Но Москва жила не только военными делами. Заборы Москвы (которые потом понемногу стали исчезать) пестрели объявлениями о разных студиях, школах, курсах и т. п. Однажды я прочел афишу Московского Пролет<культа>, где извещалось, что открыт прием в Лит<ературную> студию с отдел<ениями> прозы и поэзии. Состав преподавателей, условия приема, запись там-то. Лит<ература> уже давно меня тянула к себе, условия приема для меня подходили, и я решил записаться. Меня смущало только одно обстоятельство: как мне совместить работу комиссара и ученье в студии, хватит ли у меня времени? Я пришел в Пролет<культ> и записался на отделение прозы, полагая, что это более литература, чем поэзия, и комиссару более подходит заниматься прозой, нежели стихами.
Начались занятия в студии по вечерам. Нашими преподавателями были: Вяч. Иванов, Ходасевич, Богданов, Лебедев-Полянский, Шершеневич, Сакулин, Херсонская, Андрей Белый[32]. Курс, который вел Белый — стихосложение — был наиболее специальным из всех и, казалось, скучнейшим: размеры — метрика и риторика, паузные формы, ускорения и т. п. — анатомия стиха, жизнь клеточек — строчек и слов. Скучно и надоедливо однообразно. Но это казалось, пока не взялся Белый за преподавание. После первых же лекций Белого этот предмет стал для нас самым интересным и увлекательным из всех предметов, преподаваемых в студии, а руководитель стал самым любимым из всех руководителей. Мы слушали лекции-проповеди Вяч. Иванова о Греции и Риме, о «соборности искусства», лекции Богданова по истории культуры, Лебедева-Полянского по марксизму, участвовали в семинаре Ходасевича по Пушкину, писали экспромты на заданные Шершеневичем темы, но это все — в порядке обычной работы студии. Эти занятия были будничными, и манкирование ими считалось в студии в порядке вещей. Но вот занятия Белого представляли нечто совсем другое: они были праздничными и обычно собирали всю студию. Редко кто пропускал занятия Белого. Характерно, что с Белым в студии как-то сразу создались отношения очень простые, почти товарищеские. Перегородка, своеобразный пафос дистанции, которые чувствовались у других руководителей в отношениях со студией, здесь не существовали. Здесь не было противоположения руководителей студии студентам, как ученых и малограмотных, учителей и учеников, взрослых, мудрых и слепой молодежи. Здесь были отношения руководителя (Белого) и его сотрудников (студийцев).
───
> [Задания]
a. Какой курс вел Андрей Белый в литературной студии Пролеткульта, согласно воспоминаниям о ней?
b. Назовите всех преподавателей, которых перечисляют воспоминания о студии Пролеткульта.
c. Напишите продолжение воспоминаний о студии Пролеткульта, начиная после их последнего предложения.
───
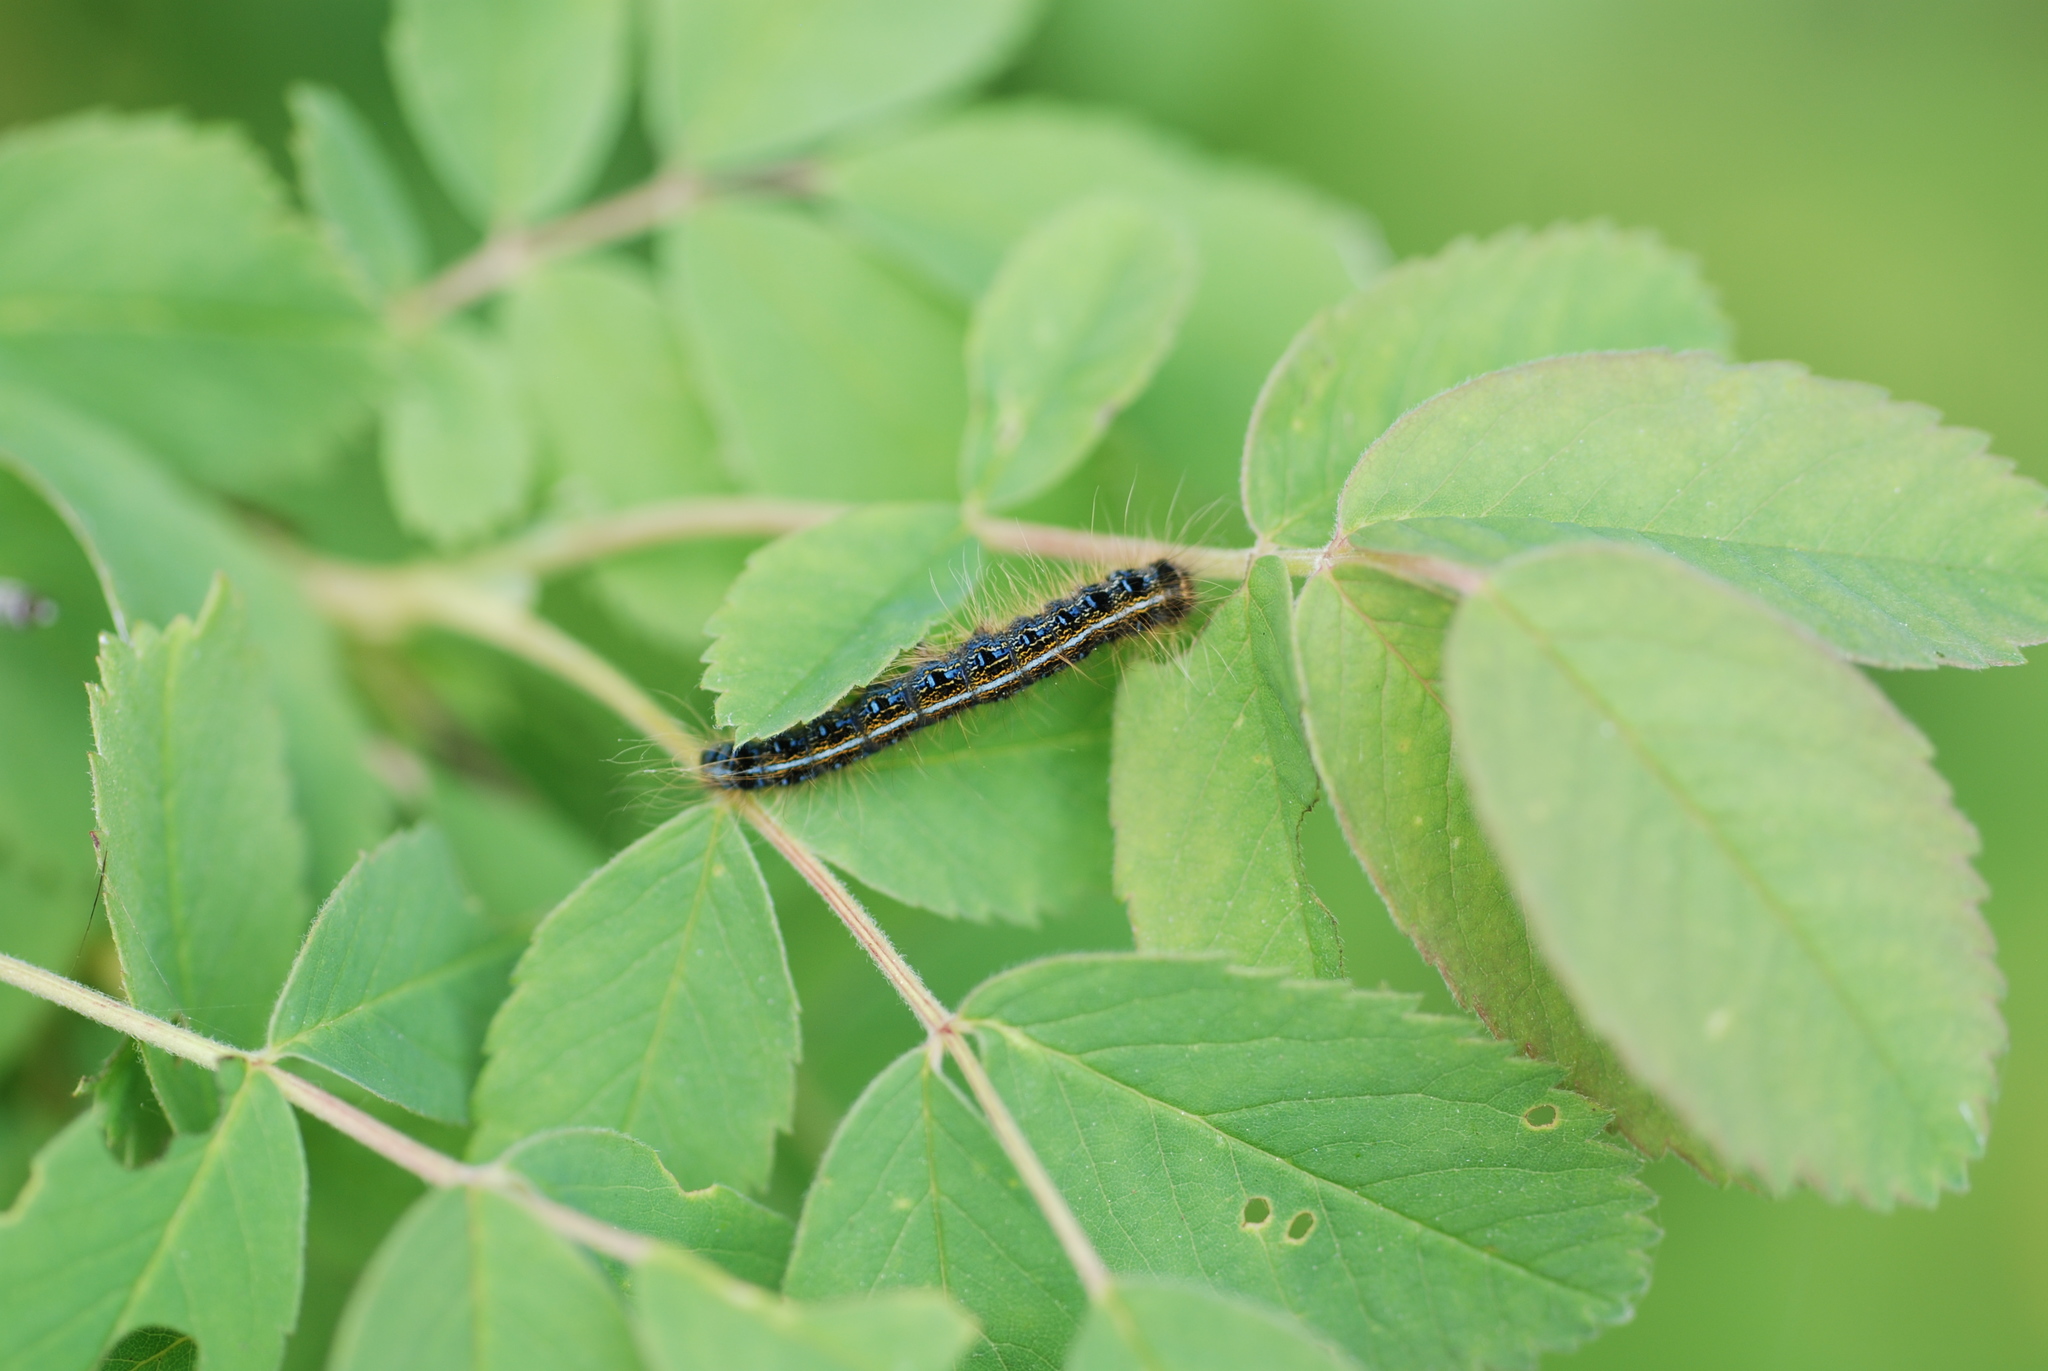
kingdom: Animalia
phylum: Arthropoda
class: Insecta
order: Lepidoptera
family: Lasiocampidae
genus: Malacosoma
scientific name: Malacosoma americana
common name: Eastern tent caterpillar moth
───
> [Ответы к заданиям]
a. Стихосложение.

b. Вяч. Иванов, Ходасевич, Богданов, Лебедев-Полянский, Шершеневич, Сакулин, Херсонская, Андрей Белый.

c.
Рисунок Андрея Белого с подписью: «Литературный вечер. Дискуссия в редакции „Нового мира“ после читки Санниковым поэмы „Каучук“ — 20 марта 1933 года. За столом: председатель Ф. Гладков, налево — И. Гронский, направо Г. Санников. За ним Л. Леонов. За Гладковым Б. Пильняк. Говорит А. Белый, изобличая отмалчивающегося П. Орешина. За Ореши-ным — П. Васильев. Дальше С. Сергеев-Ценский. Стоят: Ефремин, Бахметьев. Над ними С. Буданцев, Г. Никифоров»
Белый в то время мечтал о создании кружка по ритму русской поэзии, по развитию новейшей науки — стихосложения, основоположником которой, как потом нам стало ясно, был А. Белый. И к нам он относился как к будущим сотрудникам этого кружка. Его исключительная внимательность к нашим стихам, иногда неподдельный восторг от них, умение дать исчерпывающий и убедительнейший анализ с точки зрения техн<ических> приемов и их соответствия или несоответствия содержанию стихотворения, и при всем этом необыкновенная неподдельная простота в отношениях с нами, страшно нас располагали и влекли к нему. Мы видели исключительную собранность, продуманность и точность во всяких теоретических его выкладках. А чудовищная его рассеянность, детская наивность при его столкновениях с явлениями быта нас — практическую молодежь — поражали, удивляли, забавляли. Иногда у нас возникали заботы о нем, и часто не без основания; а не забыл ли он пообедать сегодня, а есть ли у него папиросы, а не голодает ли он? Действительно, жить ему в то время приходилось трудно. Не будь у него несколько хороших друзей, принявших на себя заботы о нем, он бы, несомненно, сидел голодный и без приюта. Своей квартиры или комнаты у него никогда не было. Он обычно жил там, где его устраивали друзья.
Также, как это ни странно, у него никогда не было никакой библиотеки, за исключением нескольких любимых им книг. И в то же время он был одним из образованнейших и начитаннейших людей века. Не случайно в своих стихах он говорил: «Думой века измерил, а жизнь прожить — не сумел»[33].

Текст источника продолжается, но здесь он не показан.